Redford CDP, Texas – Racial and ethnic composition Note: the US Census treats Hispanic/Latino as an ethnic category. This table excludes Latinos from the racial categories and assigns them to a separate category. Hispanics/Latinos may be of any race.
| Race / Ethnicity (NH = Non-Hispanic) | Pop 2000 | Pop 2010 | Pop 2020 | % 2000 | % 2010 | % 2020 |
|---|---|---|---|---|---|---|
| White alone (NH) | 15 | 7 | 0 | 11.36% | 7.78% | 0.00% |
| Black or African American alone (NH) | 0 | 0 | 1 | 0.00% | 0.00% | 2.33% |
| Native American or Alaska Native alone (NH) | 0 | 2 | 0 | 0.00% | 2.22% | 0.00% |
| Asian alone (NH) | 1 | 0 | 0 | 0.76% | 0.00% | 0.00% |
| Native Hawaiian or Pacific Islander alone (NH) | 0 | 0 | 0 | 0.00% | 0.00% | 0.00% |
| Other race alone (NH) | 0 | 0 | 1 | 0.00% | 0.00% | 2.33% |
| Multiracial (NH) | 0 | 0 | 0 | 0.00% | 0.00% | 0.00% |
| Hispanic or Latino (any race) | 116 | 81 | 41 | 87.88% | 90.00% | 95.35% |
| Total | 132 | 90 | 43 | 100.00% | 100.00% | 100.00% |

===2000 census===
As of the 2000 census, 132 people, 48 households, and 36 families resided in the CDP. The population density was 2.9 people per square mile (1.1/km^{2}). The 74 housing units had an average density of 1.6/sq mi (0.6/km^{2}). The racial makeup of the CDP was 87.88% White, 0.76% Native American, 0.76% Asian, and 10.61% from other races. Hispanic or Latino of any race were 87.88% of the population.

Of the 48 households, 39.6% had children under 18 living with them, 60.4% were married couples living together, 14.6% had a female householder with no husband present, and 25.0% were not families. About 18.8% of all households were made up of individuals, and 16.7% had someone living alone who was 65 or older. The average household size was 2.75, and the average family size was 3.25.

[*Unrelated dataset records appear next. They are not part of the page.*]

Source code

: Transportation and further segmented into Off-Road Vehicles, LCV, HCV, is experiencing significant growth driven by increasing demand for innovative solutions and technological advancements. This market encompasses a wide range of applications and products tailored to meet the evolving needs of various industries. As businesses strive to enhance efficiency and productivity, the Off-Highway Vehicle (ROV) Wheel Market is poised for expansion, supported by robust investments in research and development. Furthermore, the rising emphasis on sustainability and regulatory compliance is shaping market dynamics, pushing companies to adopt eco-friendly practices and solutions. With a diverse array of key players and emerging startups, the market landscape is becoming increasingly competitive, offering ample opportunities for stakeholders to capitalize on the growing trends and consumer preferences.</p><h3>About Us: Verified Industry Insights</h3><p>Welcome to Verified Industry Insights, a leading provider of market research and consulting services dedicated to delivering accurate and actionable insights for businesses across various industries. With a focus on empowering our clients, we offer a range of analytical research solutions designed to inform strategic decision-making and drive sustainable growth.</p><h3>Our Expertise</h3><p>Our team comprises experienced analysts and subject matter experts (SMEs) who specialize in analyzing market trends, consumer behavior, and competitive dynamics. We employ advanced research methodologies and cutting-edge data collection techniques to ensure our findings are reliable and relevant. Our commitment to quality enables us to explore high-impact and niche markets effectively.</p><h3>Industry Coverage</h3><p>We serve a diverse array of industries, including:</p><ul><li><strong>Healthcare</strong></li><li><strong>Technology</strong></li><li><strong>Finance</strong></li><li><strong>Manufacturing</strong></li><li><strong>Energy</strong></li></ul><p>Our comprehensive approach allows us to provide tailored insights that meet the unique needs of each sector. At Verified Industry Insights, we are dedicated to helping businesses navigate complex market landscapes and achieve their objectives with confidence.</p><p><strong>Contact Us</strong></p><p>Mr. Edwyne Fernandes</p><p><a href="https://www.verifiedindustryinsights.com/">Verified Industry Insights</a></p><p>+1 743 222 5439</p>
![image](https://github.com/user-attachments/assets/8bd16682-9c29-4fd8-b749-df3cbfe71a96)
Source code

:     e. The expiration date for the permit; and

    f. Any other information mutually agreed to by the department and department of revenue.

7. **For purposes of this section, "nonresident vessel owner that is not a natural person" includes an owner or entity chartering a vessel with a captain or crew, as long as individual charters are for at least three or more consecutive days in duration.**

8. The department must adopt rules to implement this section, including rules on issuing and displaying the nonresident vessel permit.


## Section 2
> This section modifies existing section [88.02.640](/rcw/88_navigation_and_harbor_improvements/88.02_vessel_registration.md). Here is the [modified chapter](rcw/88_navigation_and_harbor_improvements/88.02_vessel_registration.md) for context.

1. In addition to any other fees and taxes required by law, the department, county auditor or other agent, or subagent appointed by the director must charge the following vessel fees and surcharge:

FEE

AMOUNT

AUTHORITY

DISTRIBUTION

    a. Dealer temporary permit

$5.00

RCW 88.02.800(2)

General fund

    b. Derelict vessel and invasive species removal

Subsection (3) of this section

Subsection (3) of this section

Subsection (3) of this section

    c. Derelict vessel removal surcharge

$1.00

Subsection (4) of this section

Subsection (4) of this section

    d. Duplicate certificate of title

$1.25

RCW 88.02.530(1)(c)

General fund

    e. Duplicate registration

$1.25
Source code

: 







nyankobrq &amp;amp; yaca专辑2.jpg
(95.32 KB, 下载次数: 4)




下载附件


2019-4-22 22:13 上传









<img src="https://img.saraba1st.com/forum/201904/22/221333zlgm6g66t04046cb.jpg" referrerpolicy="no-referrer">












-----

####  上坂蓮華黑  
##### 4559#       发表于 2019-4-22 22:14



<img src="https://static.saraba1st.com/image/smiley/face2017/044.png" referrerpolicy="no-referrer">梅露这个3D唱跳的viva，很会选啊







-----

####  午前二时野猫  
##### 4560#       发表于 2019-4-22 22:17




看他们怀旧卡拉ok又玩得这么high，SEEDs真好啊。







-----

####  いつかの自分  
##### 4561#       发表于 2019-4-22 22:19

In the CDP, the age distribution of the population was 31.8% under 18, 6.1% from 18 to 24, 15.9% from 25 to 44, 22.0% from 45 to 64, and 24.2% who were 65 or older. The median age was 42 years. For every 100 females, there were 85.9 males. For every 100 females 18 and over, there were 83.7 males.

The median income in the CDP for a household was $15,417 and for a family was $15,903. Males had a median income of $16,250 versus $7,031 for females. The per capita income for the CDP was $3,577. About 65.7% of families and 83.8% of the population were living below the poverty line, including 100.0% of those under 18 and 37.0% of those over 64.

==Education==
Redford is served by the Marfa Independent School District.

Presidio County is within the Odessa College District.